WORK TO COMPLETE: Work through the material below and count the lines holding the word "volnočasová"; give that count and nothing more.

EXERCISE DATA:

* * * * *

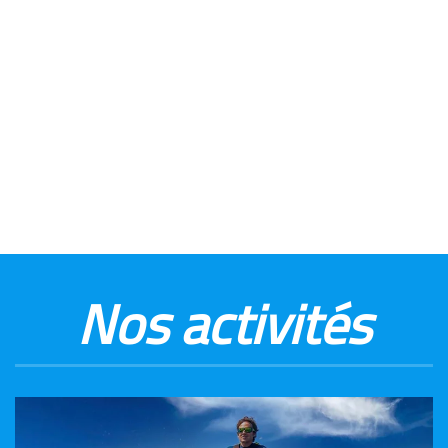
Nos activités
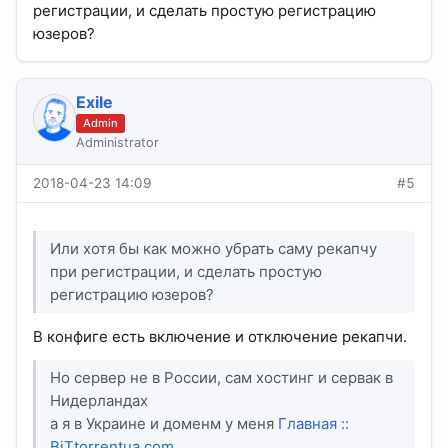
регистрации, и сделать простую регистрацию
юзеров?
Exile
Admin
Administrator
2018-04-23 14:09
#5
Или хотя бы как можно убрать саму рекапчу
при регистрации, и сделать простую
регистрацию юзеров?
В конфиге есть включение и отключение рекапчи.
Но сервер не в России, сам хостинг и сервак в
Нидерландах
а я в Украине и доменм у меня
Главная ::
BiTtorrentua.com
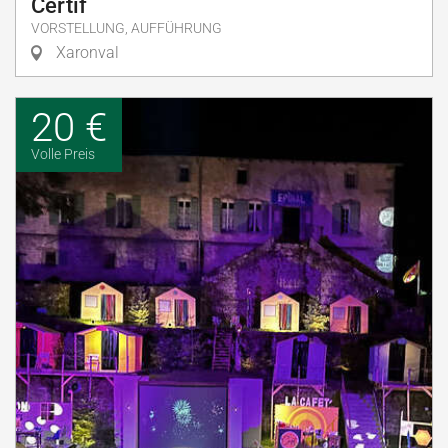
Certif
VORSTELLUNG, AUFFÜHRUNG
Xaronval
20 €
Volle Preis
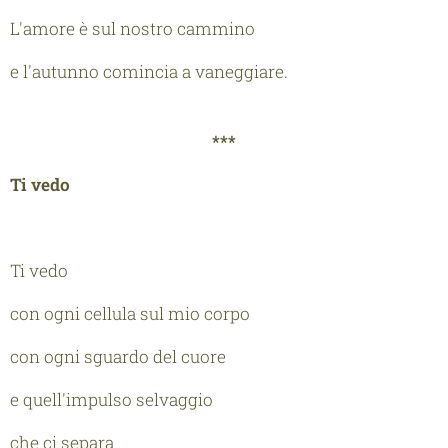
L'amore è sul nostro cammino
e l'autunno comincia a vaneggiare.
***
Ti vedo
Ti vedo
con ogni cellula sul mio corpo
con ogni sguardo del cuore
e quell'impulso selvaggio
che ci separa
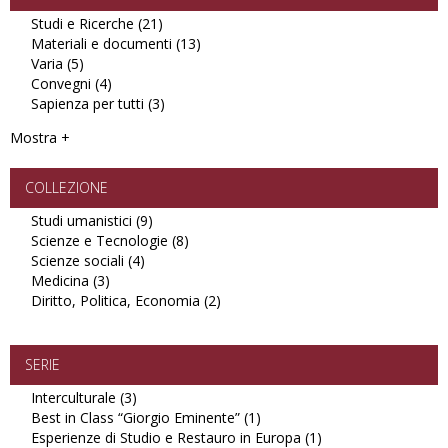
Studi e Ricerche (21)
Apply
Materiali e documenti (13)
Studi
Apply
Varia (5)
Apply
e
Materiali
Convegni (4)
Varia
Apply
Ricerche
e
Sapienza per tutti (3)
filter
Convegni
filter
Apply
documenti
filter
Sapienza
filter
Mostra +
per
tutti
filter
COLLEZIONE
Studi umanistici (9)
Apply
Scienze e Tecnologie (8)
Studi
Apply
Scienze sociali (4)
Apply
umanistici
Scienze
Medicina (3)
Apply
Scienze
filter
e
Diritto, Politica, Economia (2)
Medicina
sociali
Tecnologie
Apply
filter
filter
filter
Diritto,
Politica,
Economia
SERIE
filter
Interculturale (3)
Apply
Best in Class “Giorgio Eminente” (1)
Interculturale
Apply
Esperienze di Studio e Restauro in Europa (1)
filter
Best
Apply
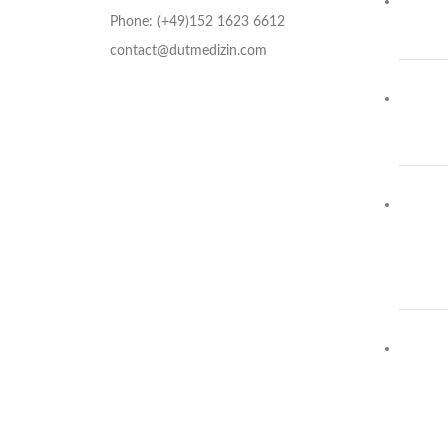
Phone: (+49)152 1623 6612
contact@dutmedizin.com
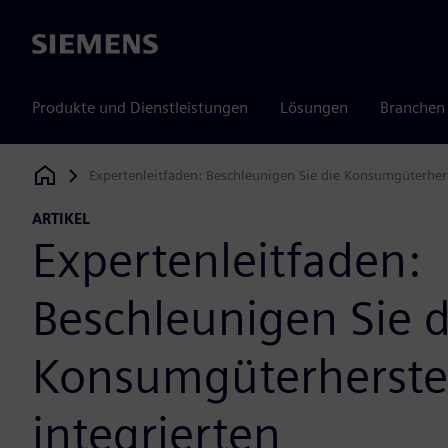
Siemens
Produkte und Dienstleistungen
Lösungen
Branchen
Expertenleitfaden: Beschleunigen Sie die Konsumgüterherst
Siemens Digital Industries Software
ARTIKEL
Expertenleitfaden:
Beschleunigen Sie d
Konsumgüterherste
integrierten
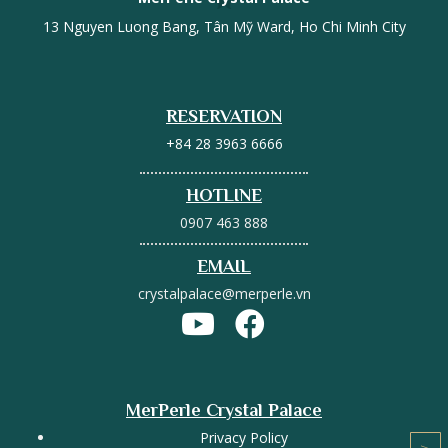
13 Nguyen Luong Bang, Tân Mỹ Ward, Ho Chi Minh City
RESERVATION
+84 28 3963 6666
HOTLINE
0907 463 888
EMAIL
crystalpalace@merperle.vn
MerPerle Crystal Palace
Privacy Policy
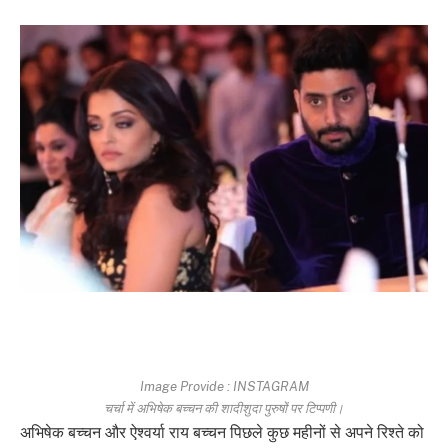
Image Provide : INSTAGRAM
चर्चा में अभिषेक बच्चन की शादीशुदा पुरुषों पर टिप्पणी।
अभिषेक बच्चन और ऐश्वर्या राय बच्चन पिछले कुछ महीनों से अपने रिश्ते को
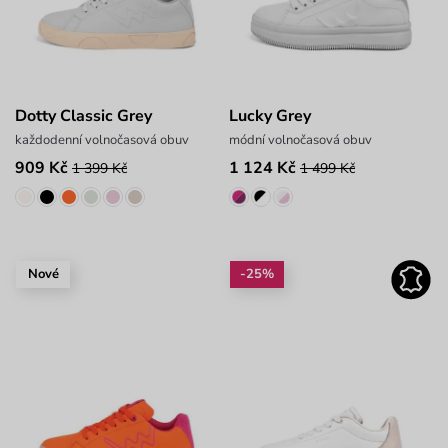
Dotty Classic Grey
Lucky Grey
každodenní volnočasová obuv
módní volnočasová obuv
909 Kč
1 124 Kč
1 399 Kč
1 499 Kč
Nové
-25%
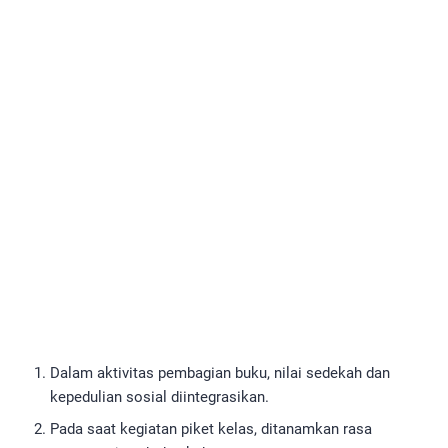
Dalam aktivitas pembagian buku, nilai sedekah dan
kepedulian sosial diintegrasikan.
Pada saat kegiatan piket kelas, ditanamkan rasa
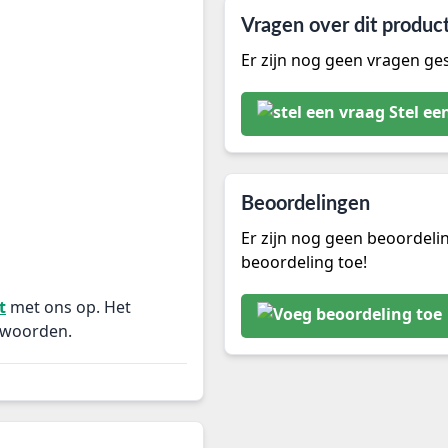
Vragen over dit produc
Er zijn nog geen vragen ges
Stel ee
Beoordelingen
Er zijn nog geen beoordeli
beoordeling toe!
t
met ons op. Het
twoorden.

* * * * *

SOLUTION FOR THIS EXERCISE: 2